## ASSIGNED TASK
Could you write out every record below exactly, leaving out any pictures?

## RECORDS SHOWN

=== Begin Enclosure ===

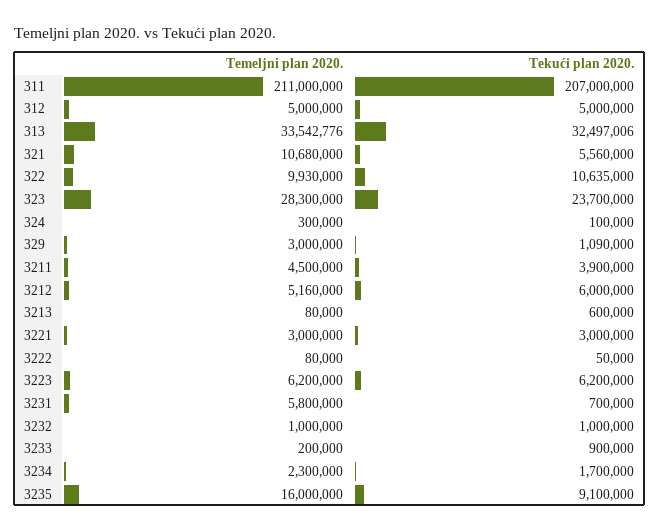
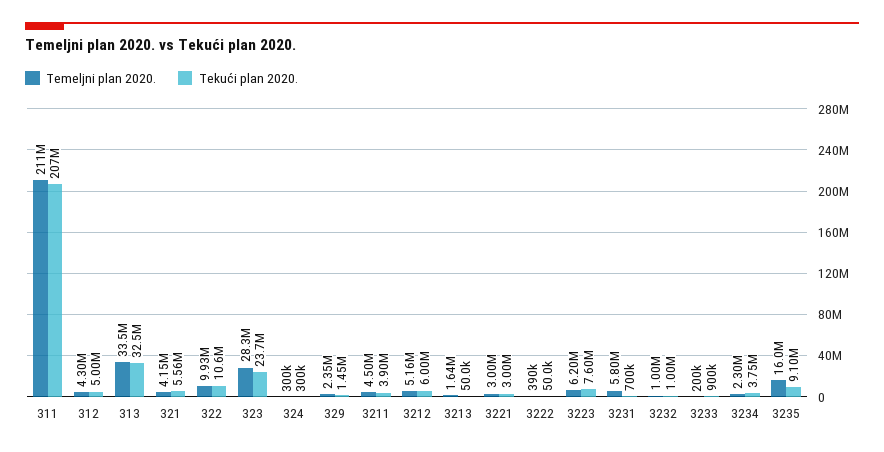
Temeljni plan 2020., 312: 5000000 -> 4300000
Temeljni plan 2020., 321: 10680000 -> 4150000
Tekući plan 2020., 324: 100000 -> 300000
Temeljni plan 2020., 329: 3000000 -> 2350000
Tekući plan 2020., 329: 1090000 -> 1450000
Temeljni plan 2020., 3213: 80000 -> 1640000
Tekući plan 2020., 3213: 600000 -> 50000
Temeljni plan 2020., 3222: 80000 -> 390000
Tekući plan 2020., 3223: 6200000 -> 7600000
Tekući plan 2020., 3234: 1700000 -> 3750000

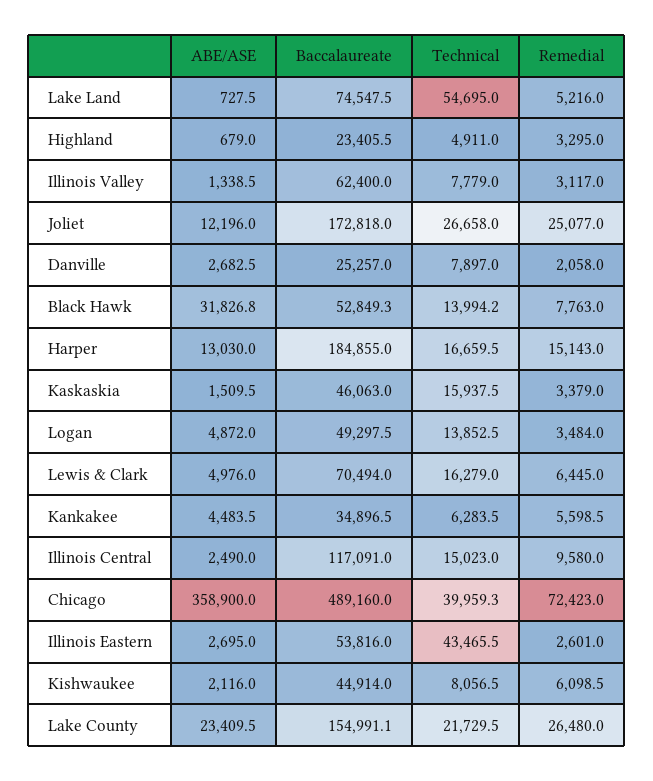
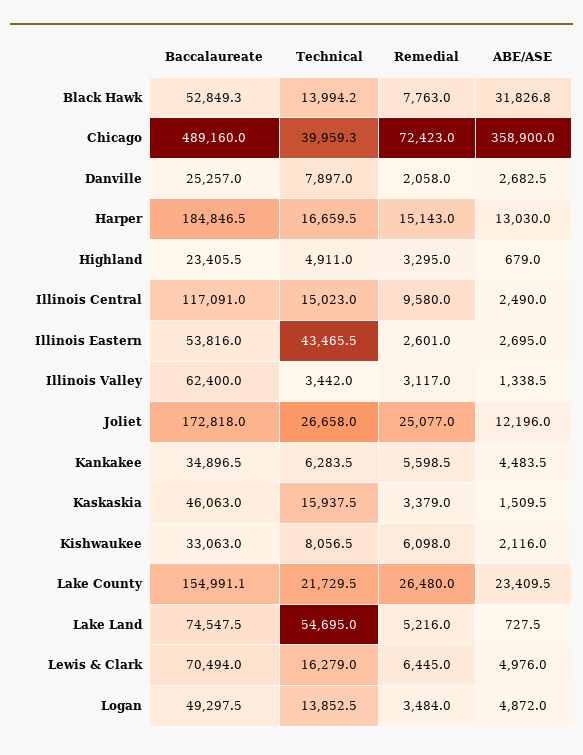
Technical, Illinois Valley: 7779 -> 3442
Baccalaureate, Harper: 184855 -> 184846.5
Baccalaureate, Kishwaukee: 44914 -> 33063
Remedial, Kishwaukee: 6098.5 -> 6098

=== End Enclosure ===

## TASK SOLUTION
Temeljni plan 2020., 312: 5000000 -> 4300000
Temeljni plan 2020., 321: 10680000 -> 4150000
Tekući plan 2020., 324: 100000 -> 300000
Temeljni plan 2020., 329: 3000000 -> 2350000
Tekući plan 2020., 329: 1090000 -> 1450000
Temeljni plan 2020., 3213: 80000 -> 1640000
Tekući plan 2020., 3213: 600000 -> 50000
Temeljni plan 2020., 3222: 80000 -> 390000
Tekući plan 2020., 3223: 6200000 -> 7600000
Tekući plan 2020., 3234: 1700000 -> 3750000

Technical, Illinois Valley: 7779 -> 3442
Baccalaureate, Harper: 184855 -> 184846.5
Baccalaureate, Kishwaukee: 44914 -> 33063
Remedial, Kishwaukee: 6098.5 -> 6098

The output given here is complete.